19 Maggio 2026

Aborto: senza ricovero è possibile solo in 4 Regioni

Si tratta di Lazio, Emilia Romagna e Campania, oltre alle province autonome di Bolzano e Trento. Lo ricorda l'associazione Luca Coscioni che punta l'indice contro lo spreco di risorse per il servizio sanitario senza aumentare la sicurezza della procedura

Di NS
Aborto: senza ricovero è possibile solo in 4 Regioni

Al momento l’aborto senza ricovero, oltre che nelle province autonome di Bolzano e Trento, è possibile solo nel Lazio, in Emilia-Romagna e - da poche settimane- in Campania. Se in Toscana sono previsti 3 accessi e non è possibile l’assunzione del secondo farmaco nei consultori né a casa, in Umbria è possibile soltanto sulla carta. Mentre va da sè che nlle altre Regioni non sia possibile. A ricordarlo è l'associazione Luca Coscioni in vista dell'anniversario della legge 194 (il 22 maggio prossimo ). Non senza evidenziare anche il caso della Lombardia, regione in cui "l’aborto farmacologico in day hospital costa più del chirurgico: 1.246 euro il primo, 952 il secondo. Questo comporta un ingiustificabile spreco di risorse". Proprio l'associazione ha lanciato la campagna "Aborto senza ricovero" per garantire alle donne il diritto di scelta e l’appropriatezza delle prestazione sanitarie.

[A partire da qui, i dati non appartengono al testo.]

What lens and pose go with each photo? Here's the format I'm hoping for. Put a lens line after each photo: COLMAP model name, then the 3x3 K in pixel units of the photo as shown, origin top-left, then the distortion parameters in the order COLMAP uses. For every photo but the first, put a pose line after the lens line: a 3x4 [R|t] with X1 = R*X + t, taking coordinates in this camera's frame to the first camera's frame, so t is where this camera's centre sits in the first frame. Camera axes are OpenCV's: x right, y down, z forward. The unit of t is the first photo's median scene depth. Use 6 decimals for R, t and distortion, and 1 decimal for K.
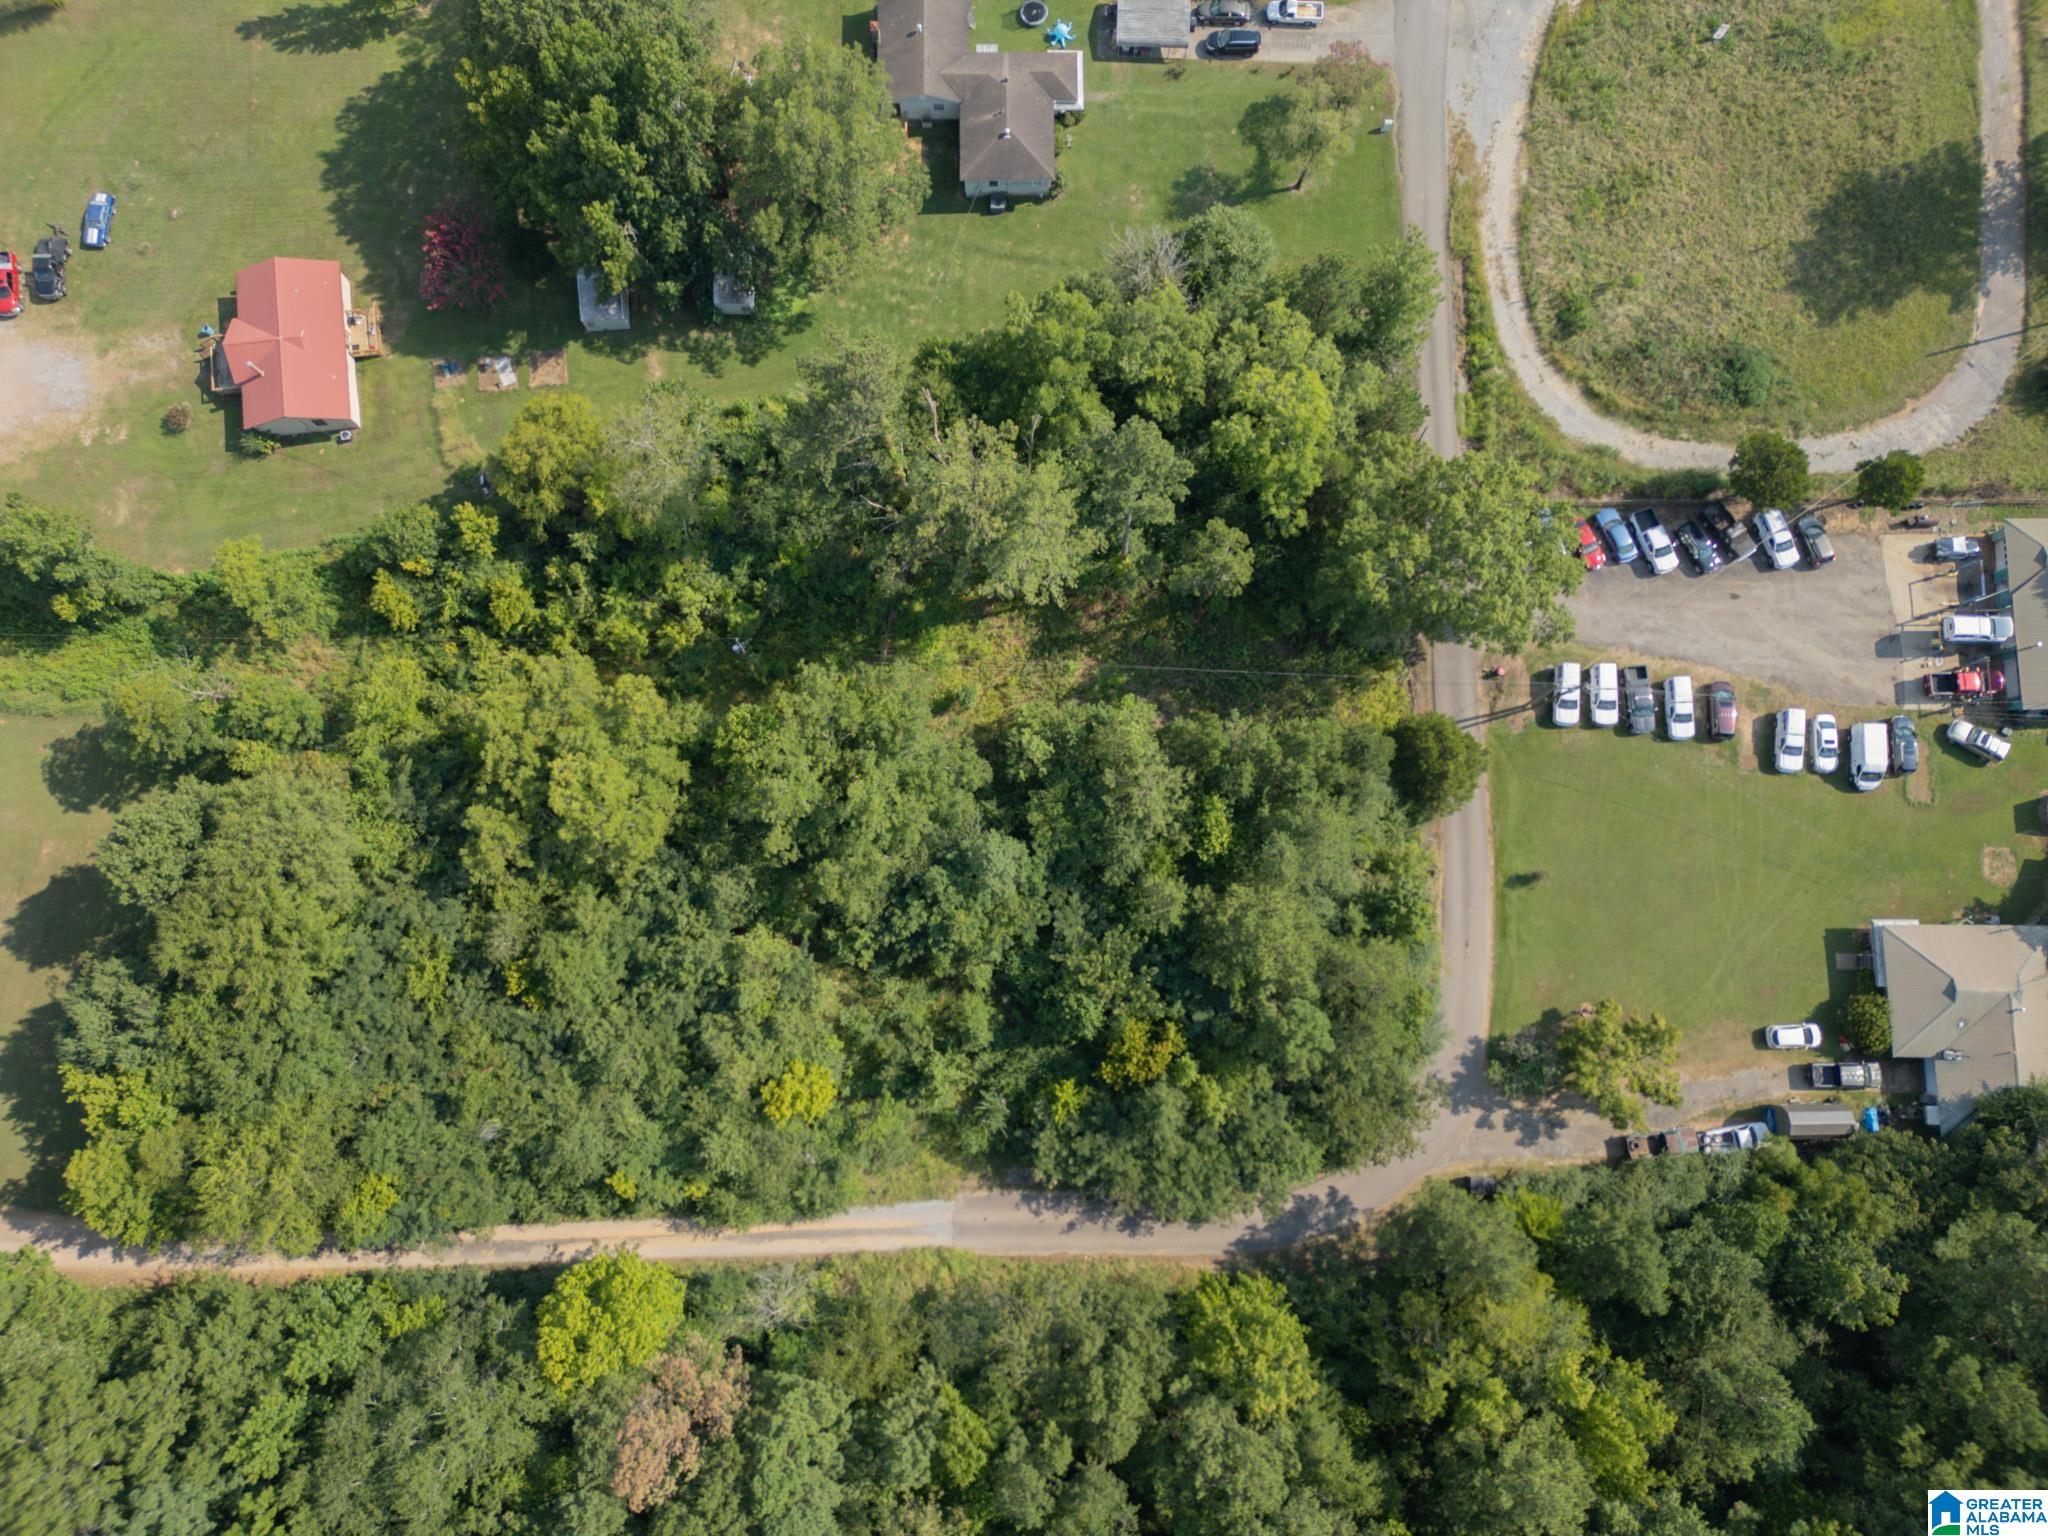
lens RADIAL K [[1411.7, 0, 1023.0], [0, 1411.7, 768.8], [0, 0, 1]] dist [0.079550, -0.087417]
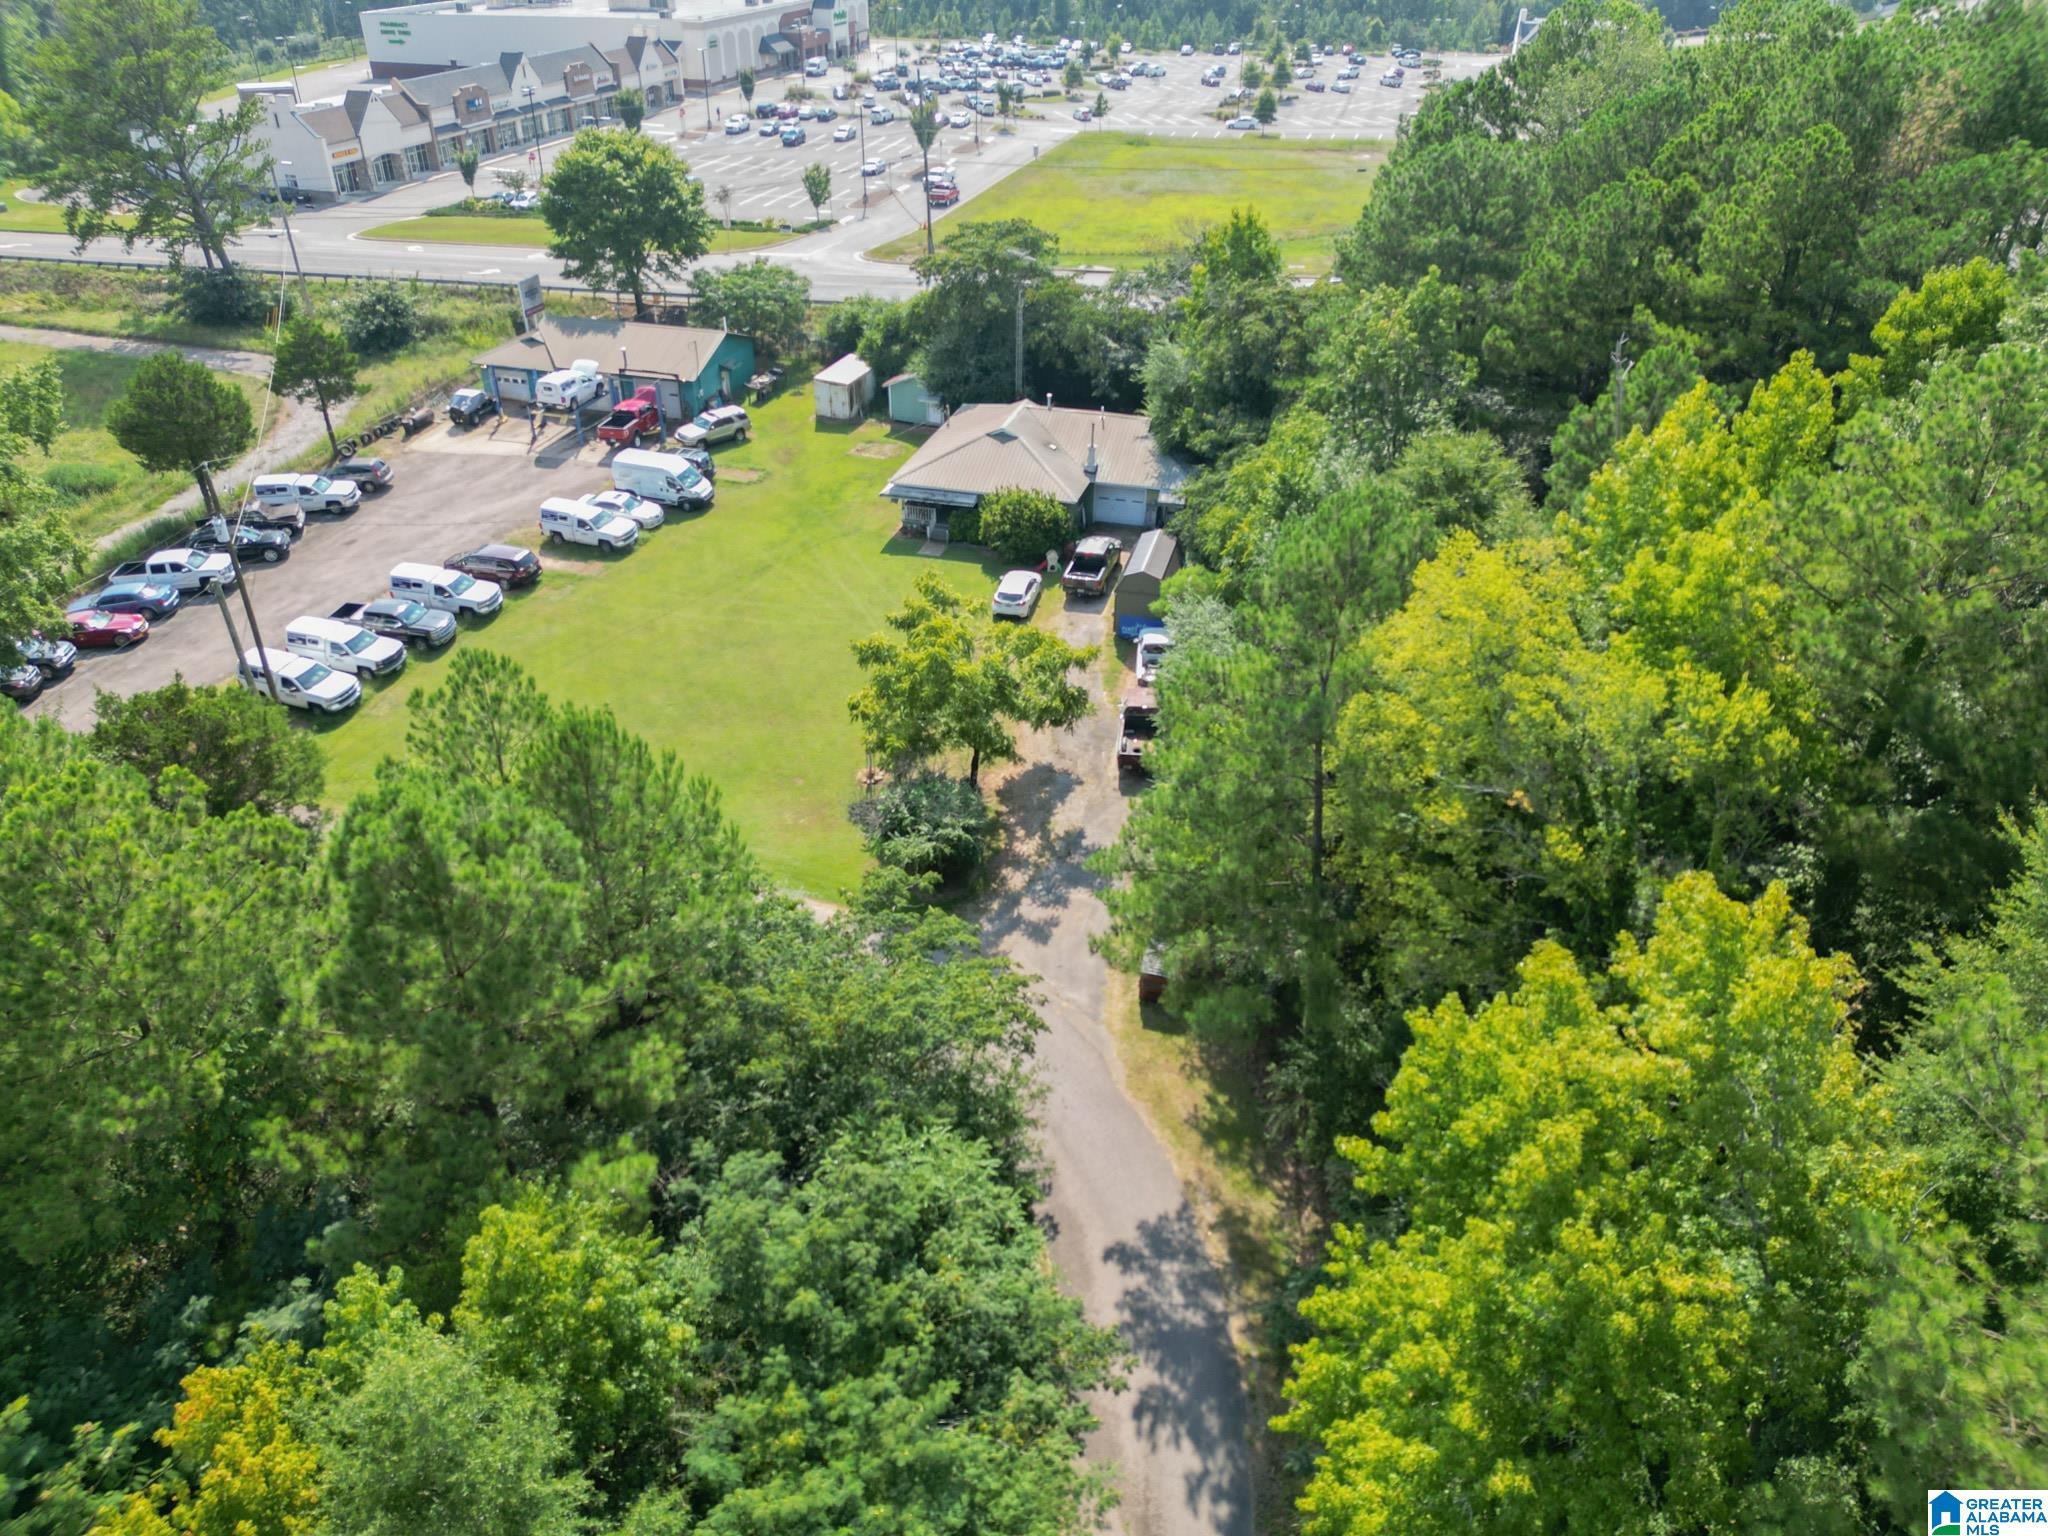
lens RADIAL K [[1420.6, 0, 1024.2], [0, 1420.6, 769.7], [0, 0, 1]] dist [0.063474, -0.055450]
pose [[0.256465, -0.519167, 0.815286, 0.003766], [0.955033, 0.265960, -0.131064, 0.298884], [-0.148790, 0.812238, 0.564031, 0.743396]]
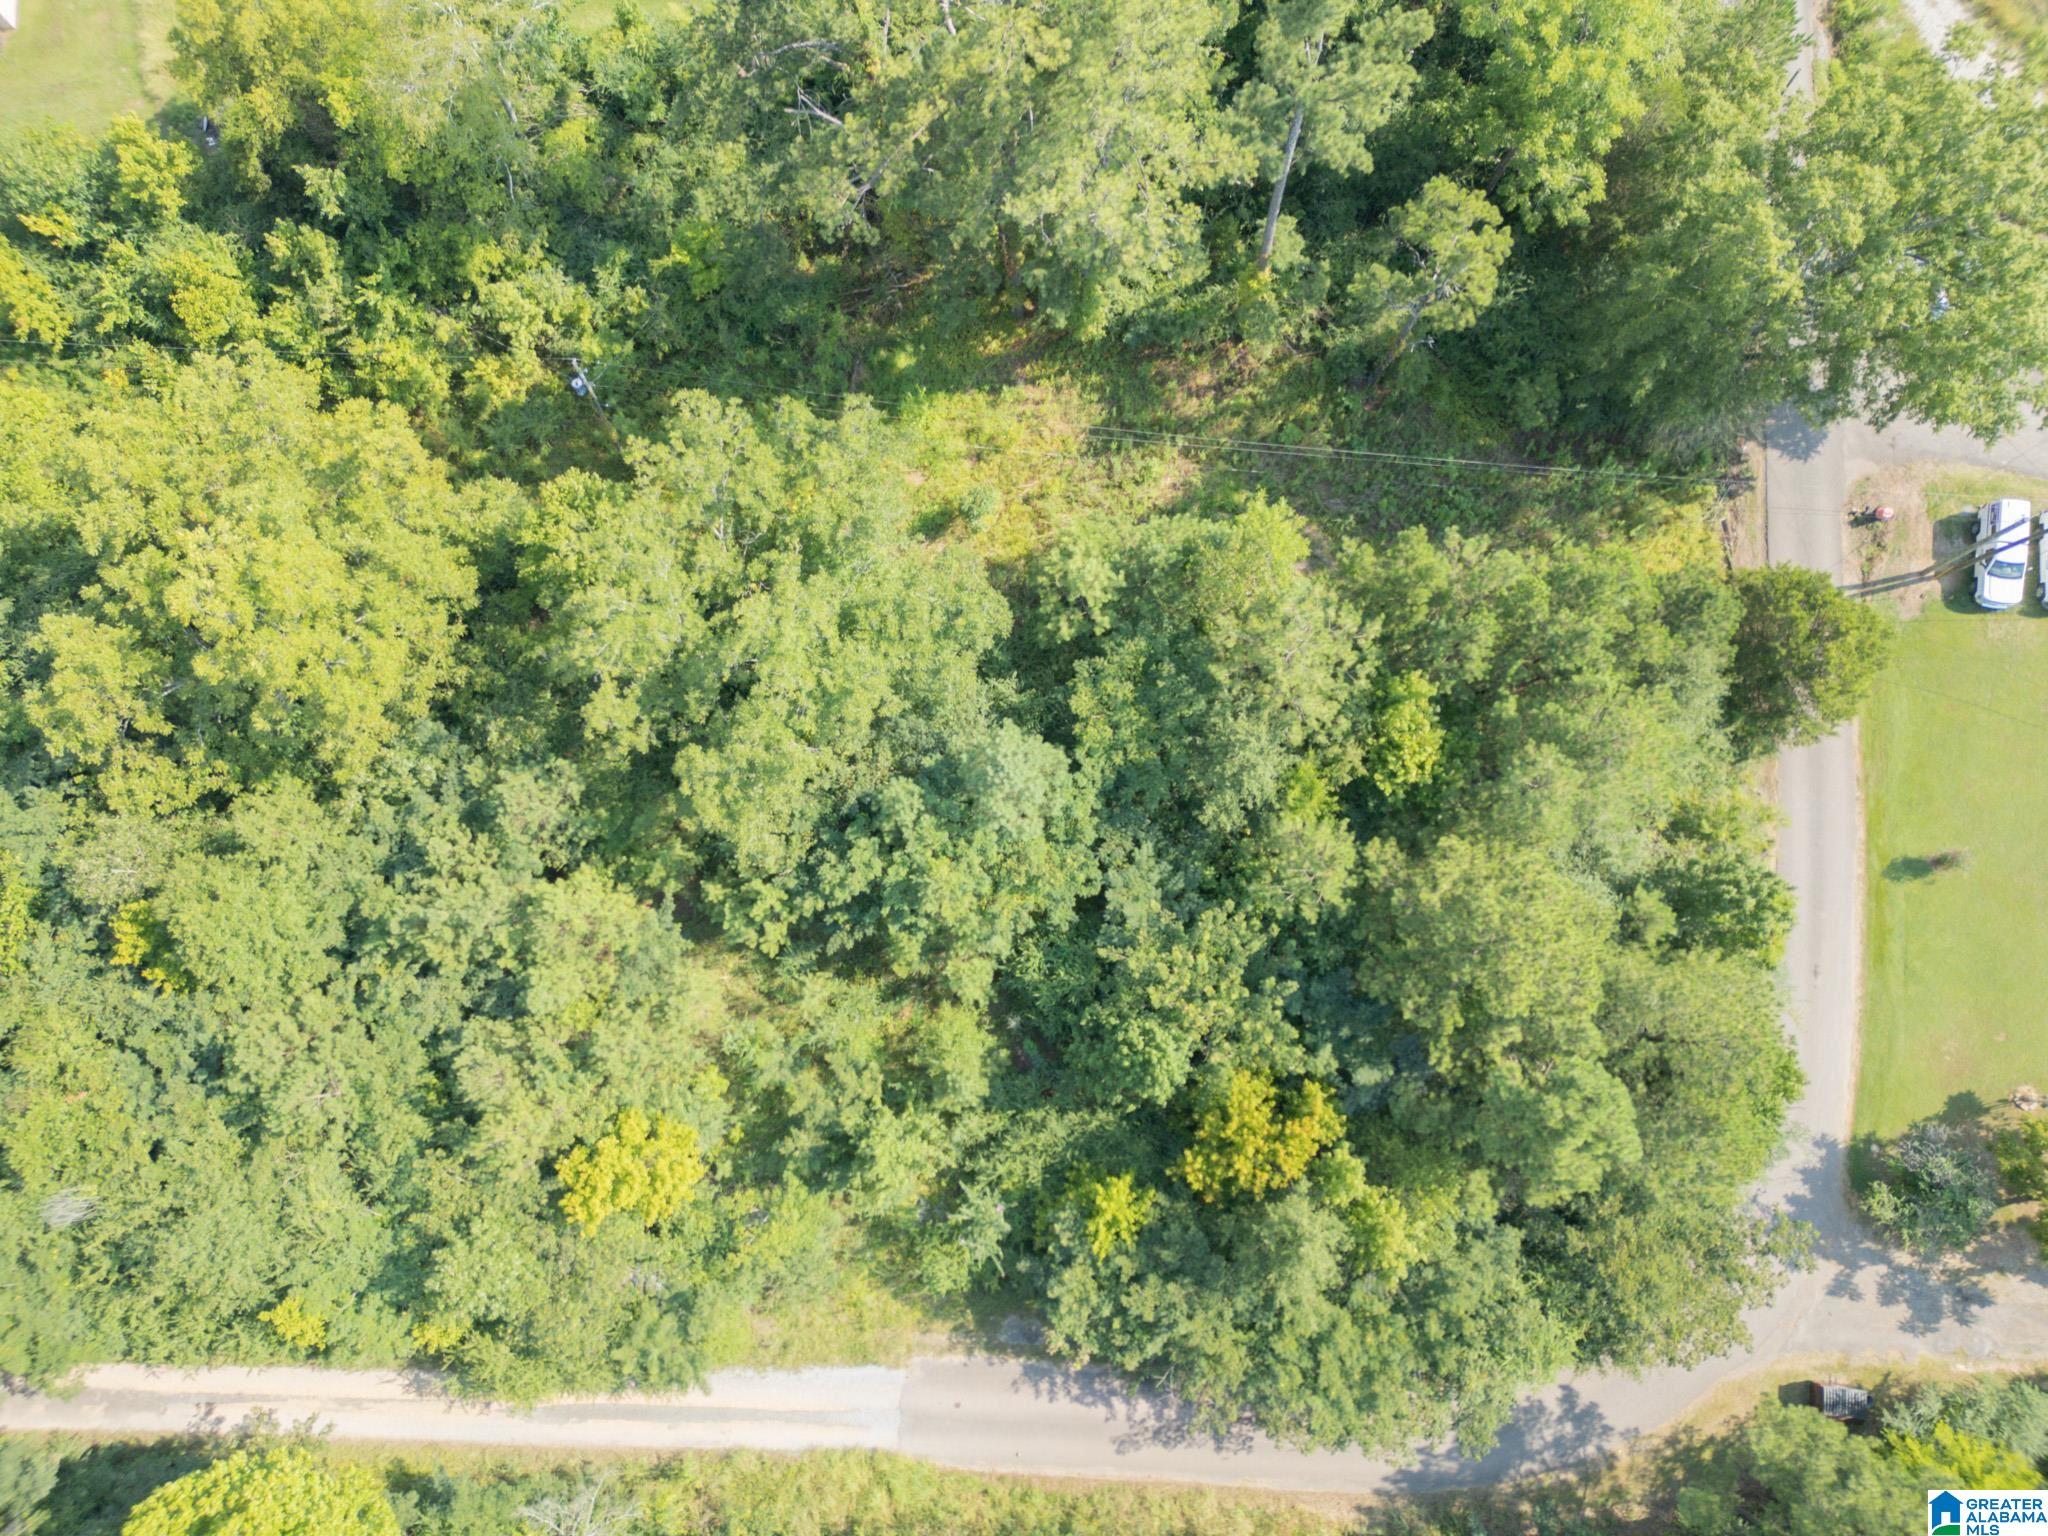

"L’iniziativa nasce per sollecitare l’adozione, a livello regionale, di procedure chiare e uniformi che rendano effettivamente applicabili le disposizioni già previste in Italia dal 2020 in materia di interruzione volontaria di gravidanza farmacologica in regime ambulatoriale e consultoriale, inclusa la possibilità di autosomministrazione del secondo farmaco a casa". Secondo l'associazione, infatti, "il ricovero per l’aborto farmacologico non è necessario, non aumenta la sicurezza della procedura e comporta, oltre a uno spreco di risorse per il servizio sanitario regionale, un potenziale rischio di infezioni che dovrebbe essere evitato. Il secondo farmaco può essere assunto a casa, se la donna lo richiede". Tuttavia, "in diverse Regioni questa modalità non è ancora garantita".
"Finalmente anche in Campania le donne potranno scegliere di prendere il misoprostolo a domicilio - commentano la vicesegretaria e le consigliere generali dell'associazione Luca Coscioni, Mirella Parachini, Anna Pompili e Chiara Lalli - Ci auguriamo che sarà presto possibile ovunque. Perché i diritti non dovrebbero dipendere dalla Regione in cui viviamo”.

Dall'associazione infine sottolineano l’importanza di avere dati aperti, aggiornati e non aggregati per medie regionali (l’ultima relazione ministeriale è stata pubblicato con un ritardo di un anno e con i dati del 2023) e la possibilità di segnalare, in maniera riservata e anonima, eventuali problemi o la mancata applicazione della legge 194.